An understandable omission in the Ofcom Com Doc analysis is what the mobile operators would be expected to pay for the 700 MHz spectrum at an auction. This is likely to have a big impact on the cost benefit analysis. The 800 MHz spectrum fetched around £1.5 billion. A reasonable assumption is that a a similar amount would be raised for the 700 MHz spectrum if Ofcom set out to maximise auction revenues. But such a sum would wipe out the entire £480m-£770m savings Ofcom claim the mobile industry can make from releasing the 700 MHz for mobile use. The mobile industry investment capacity is getting more and more stretched and what limited money they have would be far better spent on new base stations than on spectrum auction fees.

This could be accomplished by Ofcom linking the release of 700 MHz to a carefully calibrated coverage obligation of capacity filling of the data capacity valley floors where we know the spectrum crunch will be most acute. The areas are readily defined as it is where there is no existing site diversity and is most likely to be in semi-urban/semi-rural areas. Such a coverage obligation would inevitably be reflected in lower bids for spectrum. In this way the mobile industry would be investing in base station diversity and not in spectrum auction fees.

The “clean spectrum” approach with no obligations looks good  in an auction prospectus but is likely to fall well short on delivering the greatest economic value for the 700 MHz spectrum.
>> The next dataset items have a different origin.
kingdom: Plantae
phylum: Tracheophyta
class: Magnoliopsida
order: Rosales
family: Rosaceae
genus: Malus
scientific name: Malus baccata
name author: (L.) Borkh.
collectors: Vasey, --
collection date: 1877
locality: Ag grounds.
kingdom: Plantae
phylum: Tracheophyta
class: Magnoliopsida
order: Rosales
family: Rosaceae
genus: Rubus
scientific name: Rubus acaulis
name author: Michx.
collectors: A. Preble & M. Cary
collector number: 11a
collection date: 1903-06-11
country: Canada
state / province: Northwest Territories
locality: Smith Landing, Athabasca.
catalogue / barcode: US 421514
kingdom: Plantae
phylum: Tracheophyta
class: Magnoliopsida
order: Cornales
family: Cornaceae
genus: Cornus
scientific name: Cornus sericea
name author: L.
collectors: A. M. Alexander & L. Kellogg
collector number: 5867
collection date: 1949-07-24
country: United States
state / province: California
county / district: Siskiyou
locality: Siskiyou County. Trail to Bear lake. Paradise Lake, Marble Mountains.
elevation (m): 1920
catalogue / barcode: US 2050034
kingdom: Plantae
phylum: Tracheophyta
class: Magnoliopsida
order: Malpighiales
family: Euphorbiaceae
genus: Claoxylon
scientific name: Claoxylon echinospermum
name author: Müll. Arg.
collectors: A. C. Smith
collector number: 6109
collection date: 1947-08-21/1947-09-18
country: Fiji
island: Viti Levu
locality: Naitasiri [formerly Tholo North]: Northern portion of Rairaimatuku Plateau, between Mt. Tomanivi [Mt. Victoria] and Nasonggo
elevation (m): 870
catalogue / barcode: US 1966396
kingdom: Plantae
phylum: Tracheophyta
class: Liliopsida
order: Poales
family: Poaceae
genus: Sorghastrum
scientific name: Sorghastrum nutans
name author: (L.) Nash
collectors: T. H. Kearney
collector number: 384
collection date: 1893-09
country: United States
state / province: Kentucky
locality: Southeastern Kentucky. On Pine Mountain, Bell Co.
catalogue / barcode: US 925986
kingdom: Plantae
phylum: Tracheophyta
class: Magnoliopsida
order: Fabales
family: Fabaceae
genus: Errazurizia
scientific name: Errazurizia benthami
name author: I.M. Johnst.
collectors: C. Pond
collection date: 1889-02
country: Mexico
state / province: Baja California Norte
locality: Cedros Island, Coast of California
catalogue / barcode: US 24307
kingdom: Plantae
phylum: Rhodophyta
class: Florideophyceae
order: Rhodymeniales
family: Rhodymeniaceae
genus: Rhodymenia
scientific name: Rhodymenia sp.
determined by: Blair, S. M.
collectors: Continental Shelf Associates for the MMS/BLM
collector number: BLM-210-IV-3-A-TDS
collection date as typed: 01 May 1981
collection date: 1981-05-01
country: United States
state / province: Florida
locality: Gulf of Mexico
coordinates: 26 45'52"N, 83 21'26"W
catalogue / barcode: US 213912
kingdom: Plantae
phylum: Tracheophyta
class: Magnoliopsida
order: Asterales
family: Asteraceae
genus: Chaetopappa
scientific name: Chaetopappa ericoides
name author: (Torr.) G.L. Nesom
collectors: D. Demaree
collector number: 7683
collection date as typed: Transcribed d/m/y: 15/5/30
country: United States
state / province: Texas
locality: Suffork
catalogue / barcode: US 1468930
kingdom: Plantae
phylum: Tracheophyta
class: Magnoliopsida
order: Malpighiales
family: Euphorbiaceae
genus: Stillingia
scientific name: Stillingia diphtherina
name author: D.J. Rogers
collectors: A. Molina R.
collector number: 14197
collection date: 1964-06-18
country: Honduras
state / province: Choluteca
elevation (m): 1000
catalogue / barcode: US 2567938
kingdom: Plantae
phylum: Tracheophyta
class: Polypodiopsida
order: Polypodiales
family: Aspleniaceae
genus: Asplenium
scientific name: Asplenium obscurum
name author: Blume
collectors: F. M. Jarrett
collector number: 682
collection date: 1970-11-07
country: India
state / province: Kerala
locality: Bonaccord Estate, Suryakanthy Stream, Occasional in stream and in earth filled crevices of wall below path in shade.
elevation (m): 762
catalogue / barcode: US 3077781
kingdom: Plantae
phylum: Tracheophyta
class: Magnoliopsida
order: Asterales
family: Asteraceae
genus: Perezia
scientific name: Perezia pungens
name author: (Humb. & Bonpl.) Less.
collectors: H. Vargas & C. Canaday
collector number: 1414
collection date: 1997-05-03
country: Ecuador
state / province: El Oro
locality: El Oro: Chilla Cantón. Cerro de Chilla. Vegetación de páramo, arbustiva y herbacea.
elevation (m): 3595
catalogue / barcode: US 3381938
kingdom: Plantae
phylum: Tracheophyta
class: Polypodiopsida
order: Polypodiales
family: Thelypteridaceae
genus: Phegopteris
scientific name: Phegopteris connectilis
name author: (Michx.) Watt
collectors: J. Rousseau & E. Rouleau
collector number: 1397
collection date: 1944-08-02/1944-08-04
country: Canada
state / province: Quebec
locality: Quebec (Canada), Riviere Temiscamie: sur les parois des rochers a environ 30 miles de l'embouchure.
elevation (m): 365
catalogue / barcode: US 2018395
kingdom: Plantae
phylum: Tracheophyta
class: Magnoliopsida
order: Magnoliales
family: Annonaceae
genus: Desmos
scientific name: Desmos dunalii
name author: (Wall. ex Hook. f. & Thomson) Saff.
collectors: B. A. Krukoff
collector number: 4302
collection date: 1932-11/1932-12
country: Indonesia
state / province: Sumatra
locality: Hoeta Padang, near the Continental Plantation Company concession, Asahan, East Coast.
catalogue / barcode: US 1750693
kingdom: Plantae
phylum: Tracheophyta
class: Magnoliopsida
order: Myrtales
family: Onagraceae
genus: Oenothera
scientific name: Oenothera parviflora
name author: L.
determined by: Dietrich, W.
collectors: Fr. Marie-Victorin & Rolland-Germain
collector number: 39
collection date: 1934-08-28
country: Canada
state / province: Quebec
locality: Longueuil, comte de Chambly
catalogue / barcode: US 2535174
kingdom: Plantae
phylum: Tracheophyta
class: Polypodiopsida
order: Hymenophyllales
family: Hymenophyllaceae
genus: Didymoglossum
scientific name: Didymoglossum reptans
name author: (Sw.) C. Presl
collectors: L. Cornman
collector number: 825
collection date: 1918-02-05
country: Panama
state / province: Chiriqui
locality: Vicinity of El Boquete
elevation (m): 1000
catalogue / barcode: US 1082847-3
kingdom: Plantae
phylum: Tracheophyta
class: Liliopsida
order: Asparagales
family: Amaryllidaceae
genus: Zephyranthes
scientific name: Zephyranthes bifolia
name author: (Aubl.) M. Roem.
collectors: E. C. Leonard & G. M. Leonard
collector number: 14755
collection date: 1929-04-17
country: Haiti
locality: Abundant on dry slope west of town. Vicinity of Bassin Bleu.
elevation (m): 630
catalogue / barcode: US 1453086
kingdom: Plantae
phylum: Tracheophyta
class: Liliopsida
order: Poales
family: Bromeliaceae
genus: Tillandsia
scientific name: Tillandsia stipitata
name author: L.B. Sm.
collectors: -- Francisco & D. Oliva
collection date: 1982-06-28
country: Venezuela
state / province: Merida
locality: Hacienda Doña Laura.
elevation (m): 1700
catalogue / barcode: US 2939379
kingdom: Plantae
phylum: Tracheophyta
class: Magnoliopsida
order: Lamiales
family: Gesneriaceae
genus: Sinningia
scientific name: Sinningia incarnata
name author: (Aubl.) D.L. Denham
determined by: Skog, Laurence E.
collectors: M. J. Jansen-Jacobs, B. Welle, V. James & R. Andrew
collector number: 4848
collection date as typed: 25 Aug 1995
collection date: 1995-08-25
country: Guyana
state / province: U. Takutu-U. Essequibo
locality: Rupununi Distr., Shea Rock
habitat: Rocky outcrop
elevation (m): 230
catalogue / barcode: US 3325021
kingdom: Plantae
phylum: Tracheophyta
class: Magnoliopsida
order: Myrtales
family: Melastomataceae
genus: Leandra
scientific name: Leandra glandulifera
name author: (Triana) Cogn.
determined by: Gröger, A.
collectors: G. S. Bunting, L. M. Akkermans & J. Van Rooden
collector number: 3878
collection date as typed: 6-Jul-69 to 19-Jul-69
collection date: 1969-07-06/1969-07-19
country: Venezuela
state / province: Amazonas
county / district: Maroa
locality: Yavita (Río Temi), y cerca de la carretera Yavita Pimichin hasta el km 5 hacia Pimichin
A more pragmatic approach offers considerable scope for much more gain and much less pain.  Higher performing mobile broadband networks demands more spectrum sharing and less site sharing (more site diversity). Current regulatory policy and economic pressures are driving the UK mobile industry in the reverse direction. It could prove hugely expensive to reverse out of this cul-de-sac a decade from now.  All the long term planners in the mobile industry know this. The 700 MHz spectrum release offers the country the opportunity for a radical and timely change of policy direction for the benefit of all.